DIRECTIVE ▸ In the reply, give back exactly the lines from the one with "fruit bowl: present" through the last line of the records, without pictures.

EXTRACTED ENTRIES ▸
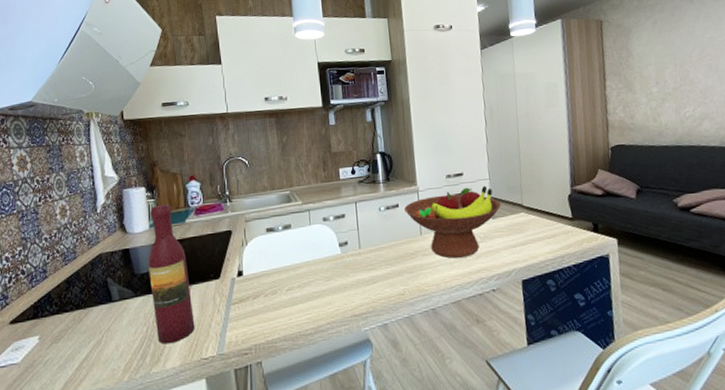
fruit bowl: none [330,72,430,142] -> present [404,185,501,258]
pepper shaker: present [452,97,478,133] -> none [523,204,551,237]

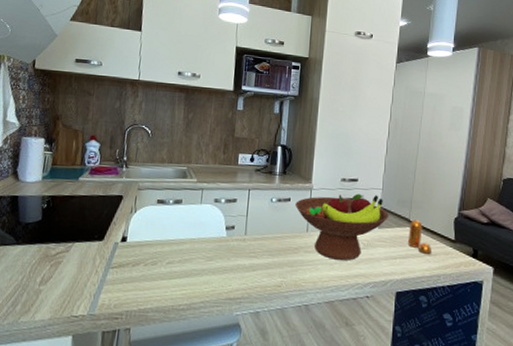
wine bottle: present [148,203,195,345] -> none [31,158,74,296]
pepper shaker: none [523,204,551,237] -> present [408,220,431,254]

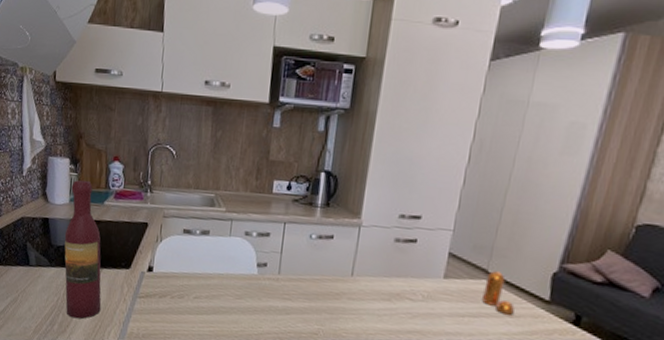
wine bottle: none [31,158,74,296] -> present [64,180,101,319]
fruit bowl: present [295,193,389,261] -> none [339,234,460,313]

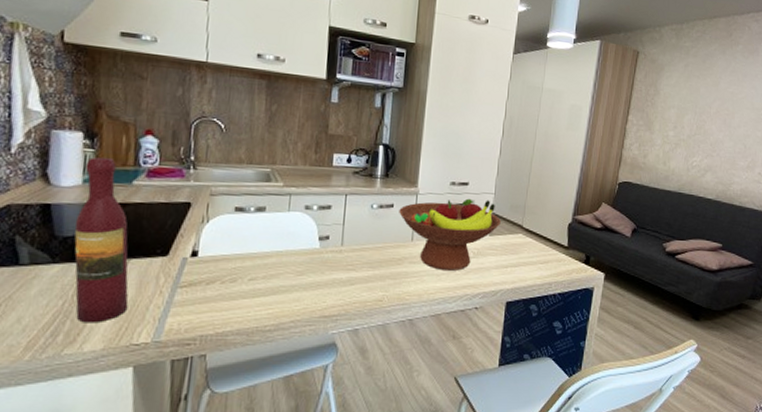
fruit bowl: none [339,234,460,313] -> present [399,198,501,271]
pepper shaker: present [482,271,515,315] -> none [520,226,544,262]

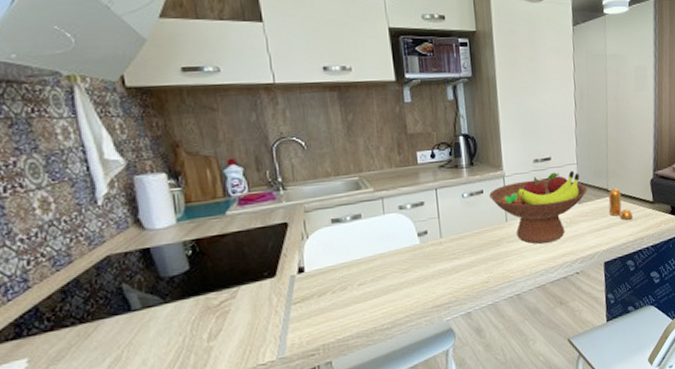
wine bottle: present [74,156,129,323] -> none [175,192,248,354]
pepper shaker: none [520,226,544,262] -> present [608,188,633,220]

COMPLETED TASK ▸
fruit bowl: present [295,193,389,261] -> none [339,234,460,313]

fruit bowl: none [339,234,460,313] -> present [399,198,501,271]
pepper shaker: present [482,271,515,315] -> none [520,226,544,262]

wine bottle: present [74,156,129,323] -> none [175,192,248,354]
pepper shaker: none [520,226,544,262] -> present [608,188,633,220]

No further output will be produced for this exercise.